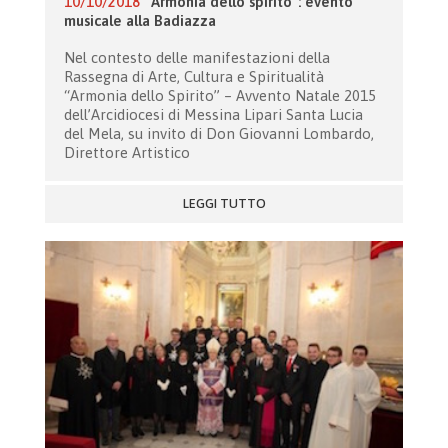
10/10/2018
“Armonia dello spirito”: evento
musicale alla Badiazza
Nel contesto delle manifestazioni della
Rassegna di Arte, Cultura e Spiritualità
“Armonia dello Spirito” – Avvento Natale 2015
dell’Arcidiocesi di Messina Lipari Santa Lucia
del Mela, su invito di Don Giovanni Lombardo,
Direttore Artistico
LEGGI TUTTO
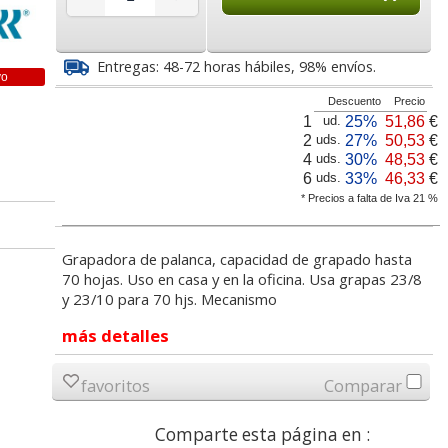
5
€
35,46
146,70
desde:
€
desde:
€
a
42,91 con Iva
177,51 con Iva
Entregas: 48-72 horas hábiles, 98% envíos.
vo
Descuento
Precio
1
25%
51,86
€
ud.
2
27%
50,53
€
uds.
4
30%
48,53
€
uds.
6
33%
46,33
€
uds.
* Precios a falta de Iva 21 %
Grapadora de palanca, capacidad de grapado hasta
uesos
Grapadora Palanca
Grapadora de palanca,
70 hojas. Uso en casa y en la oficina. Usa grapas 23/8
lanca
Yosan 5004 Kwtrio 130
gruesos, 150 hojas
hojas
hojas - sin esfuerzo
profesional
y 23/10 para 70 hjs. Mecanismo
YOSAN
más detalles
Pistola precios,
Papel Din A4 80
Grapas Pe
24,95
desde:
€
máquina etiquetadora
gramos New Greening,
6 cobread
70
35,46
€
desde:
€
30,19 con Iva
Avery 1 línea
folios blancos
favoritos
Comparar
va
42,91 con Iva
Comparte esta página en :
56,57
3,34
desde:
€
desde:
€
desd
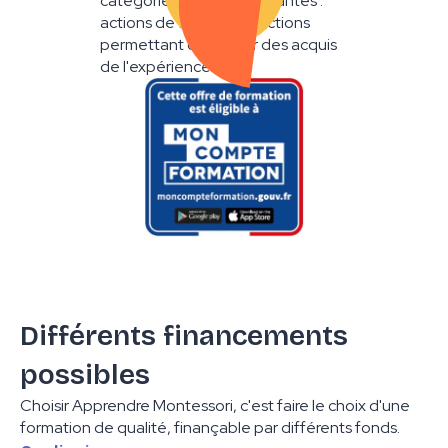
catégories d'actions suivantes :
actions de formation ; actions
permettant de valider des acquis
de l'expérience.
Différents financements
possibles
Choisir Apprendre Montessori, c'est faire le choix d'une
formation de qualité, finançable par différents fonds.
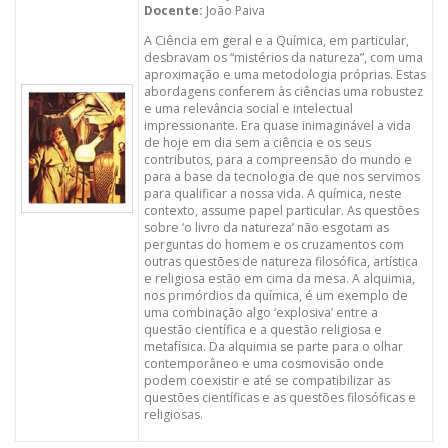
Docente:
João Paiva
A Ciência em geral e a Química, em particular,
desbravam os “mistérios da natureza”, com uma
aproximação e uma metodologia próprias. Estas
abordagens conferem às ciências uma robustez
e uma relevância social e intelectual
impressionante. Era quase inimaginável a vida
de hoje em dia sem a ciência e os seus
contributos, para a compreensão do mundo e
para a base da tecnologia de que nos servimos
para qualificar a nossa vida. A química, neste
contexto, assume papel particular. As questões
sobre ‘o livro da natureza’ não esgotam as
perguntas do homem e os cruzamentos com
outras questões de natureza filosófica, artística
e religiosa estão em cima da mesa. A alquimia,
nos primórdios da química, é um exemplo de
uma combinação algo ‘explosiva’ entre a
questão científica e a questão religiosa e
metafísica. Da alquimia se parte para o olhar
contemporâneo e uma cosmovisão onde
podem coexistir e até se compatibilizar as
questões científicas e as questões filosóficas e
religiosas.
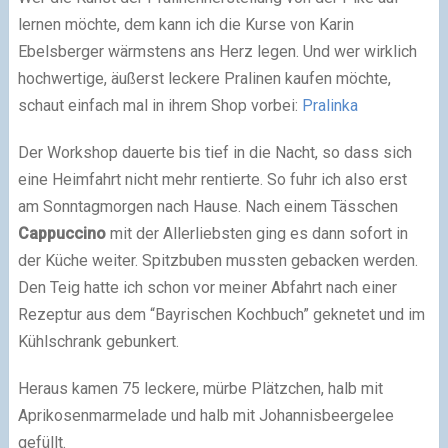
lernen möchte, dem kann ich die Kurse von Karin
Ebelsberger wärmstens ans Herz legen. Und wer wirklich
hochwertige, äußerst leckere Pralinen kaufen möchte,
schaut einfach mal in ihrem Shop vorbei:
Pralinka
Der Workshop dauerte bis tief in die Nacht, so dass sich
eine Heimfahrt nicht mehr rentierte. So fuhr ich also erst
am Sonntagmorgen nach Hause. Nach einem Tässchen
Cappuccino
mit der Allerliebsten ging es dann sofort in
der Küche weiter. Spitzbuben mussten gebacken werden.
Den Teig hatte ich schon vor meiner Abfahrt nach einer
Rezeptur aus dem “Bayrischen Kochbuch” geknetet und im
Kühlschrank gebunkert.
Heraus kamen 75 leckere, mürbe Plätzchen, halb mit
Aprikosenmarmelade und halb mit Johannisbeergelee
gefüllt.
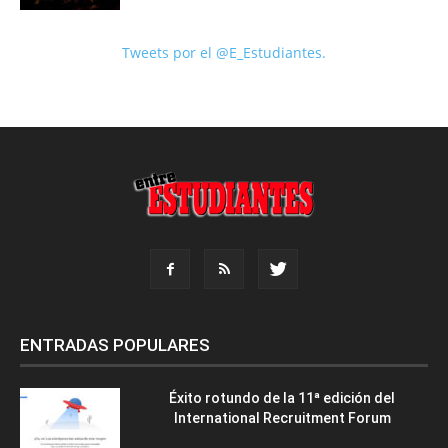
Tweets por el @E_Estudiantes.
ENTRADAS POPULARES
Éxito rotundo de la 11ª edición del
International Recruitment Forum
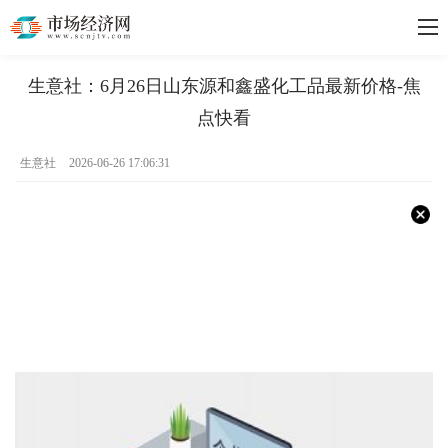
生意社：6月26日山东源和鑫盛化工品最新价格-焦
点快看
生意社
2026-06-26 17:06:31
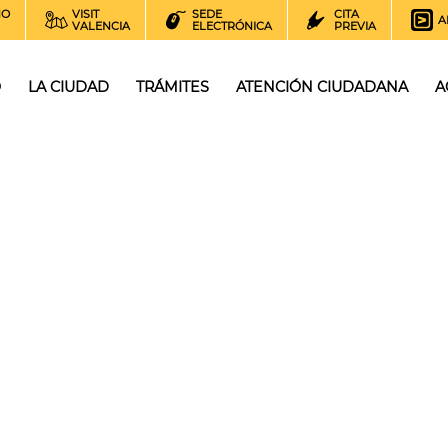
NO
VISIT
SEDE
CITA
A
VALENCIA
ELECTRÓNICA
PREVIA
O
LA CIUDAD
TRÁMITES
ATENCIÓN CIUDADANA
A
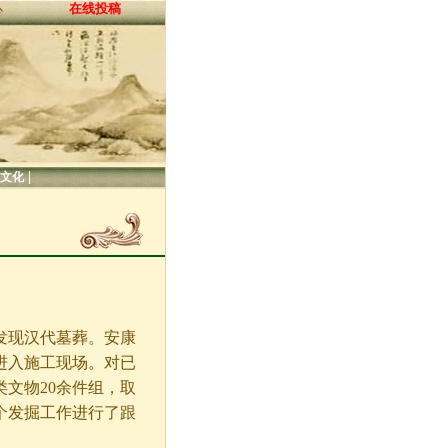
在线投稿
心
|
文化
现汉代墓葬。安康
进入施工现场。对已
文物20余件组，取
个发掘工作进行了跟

•••

Work instructions:
Every entry above needs to be printed again exactly, with its pictures left out.

Answer for this exercise:
10/10/2018
“Armonia dello spirito”: evento
musicale alla Badiazza
Nel contesto delle manifestazioni della
Rassegna di Arte, Cultura e Spiritualità
“Armonia dello Spirito” – Avvento Natale 2015
dell’Arcidiocesi di Messina Lipari Santa Lucia
del Mela, su invito di Don Giovanni Lombardo,
Direttore Artistico
LEGGI TUTTO
5
€
35,46
146,70
desde:
€
desde:
€
a
42,91 con Iva
177,51 con Iva
Entregas: 48-72 horas hábiles, 98% envíos.
vo
Descuento
Precio
1
25%
51,86
€
ud.
2
27%
50,53
€
uds.
4
30%
48,53
€
uds.
6
33%
46,33
€
uds.
* Precios a falta de Iva 21 %
Grapadora de palanca, capacidad de grapado hasta
uesos
Grapadora Palanca
Grapadora de palanca,
70 hojas. Uso en casa y en la oficina. Usa grapas 23/8
lanca
Yosan 5004 Kwtrio 130
gruesos, 150 hojas
hojas
hojas - sin esfuerzo
profesional
y 23/10 para 70 hjs. Mecanismo
YOSAN
más detalles
Pistola precios,
Papel Din A4 80
Grapas Pe
24,95
desde:
€
máquina etiquetadora
gramos New Greening,
6 cobread
70
35,46
€
desde:
€
30,19 con Iva
Avery 1 línea
folios blancos
favoritos
Comparar
va
42,91 con Iva
Comparte esta página en :
56,57
3,34
desde:
€
desde:
€
desd
catégories d'actions suivantes :
actions de formation ; actions
permettant de valider des acquis
de l'expérience.
Différents financements
possibles
Choisir Apprendre Montessori, c'est faire le choix d'une
formation de qualité, finançable par différents fonds.
Docente:
João Paiva
A Ciência em geral e a Química, em particular,
desbravam os “mistérios da natureza”, com uma
aproximação e uma metodologia próprias. Estas
abordagens conferem às ciências uma robustez
e uma relevância social e intelectual
impressionante. Era quase inimaginável a vida
de hoje em dia sem a ciência e os seus
contributos, para a compreensão do mundo e
para a base da tecnologia de que nos servimos
para qualificar a nossa vida. A química, neste
contexto, assume papel particular. As questões
sobre ‘o livro da natureza’ não esgotam as
perguntas do homem e os cruzamentos com
outras questões de natureza filosófica, artística
e religiosa estão em cima da mesa. A alquimia,
nos primórdios da química, é um exemplo de
uma combinação algo ‘explosiva’ entre a
questão científica e a questão religiosa e
metafísica. Da alquimia se parte para o olhar
contemporâneo e uma cosmovisão onde
podem coexistir e até se compatibilizar as
questões científicas e as questões filosóficas e
religiosas.
lernen möchte, dem kann ich die Kurse von Karin
Ebelsberger wärmstens ans Herz legen. Und wer wirklich
hochwertige, äußerst leckere Pralinen kaufen möchte,
schaut einfach mal in ihrem Shop vorbei:
Pralinka
Der Workshop dauerte bis tief in die Nacht, so dass sich
eine Heimfahrt nicht mehr rentierte. So fuhr ich also erst
am Sonntagmorgen nach Hause. Nach einem Tässchen
Cappuccino
mit der Allerliebsten ging es dann sofort in
der Küche weiter. Spitzbuben mussten gebacken werden.
Den Teig hatte ich schon vor meiner Abfahrt nach einer
Rezeptur aus dem “Bayrischen Kochbuch” geknetet und im
Kühlschrank gebunkert.
Heraus kamen 75 leckere, mürbe Plätzchen, halb mit
Aprikosenmarmelade und halb mit Johannisbeergelee
gefüllt.
Tweets por el @E_Estudiantes.
ENTRADAS POPULARES
Éxito rotundo de la 11ª edición del
International Recruitment Forum
生意社：6月26日山东源和鑫盛化工品最新价格-焦
点快看
生意社
2026-06-26 17:06:31
NO
VISIT
SEDE
CITA
A
VALENCIA
ELECTRÓNICA
PREVIA
O
LA CIUDAD
TRÁMITES
ATENCIÓN CIUDADANA
A
在线投稿
心
|
文化
现汉代墓葬。安康
进入施工现场。对已
文物20余件组，取
个发掘工作进行了跟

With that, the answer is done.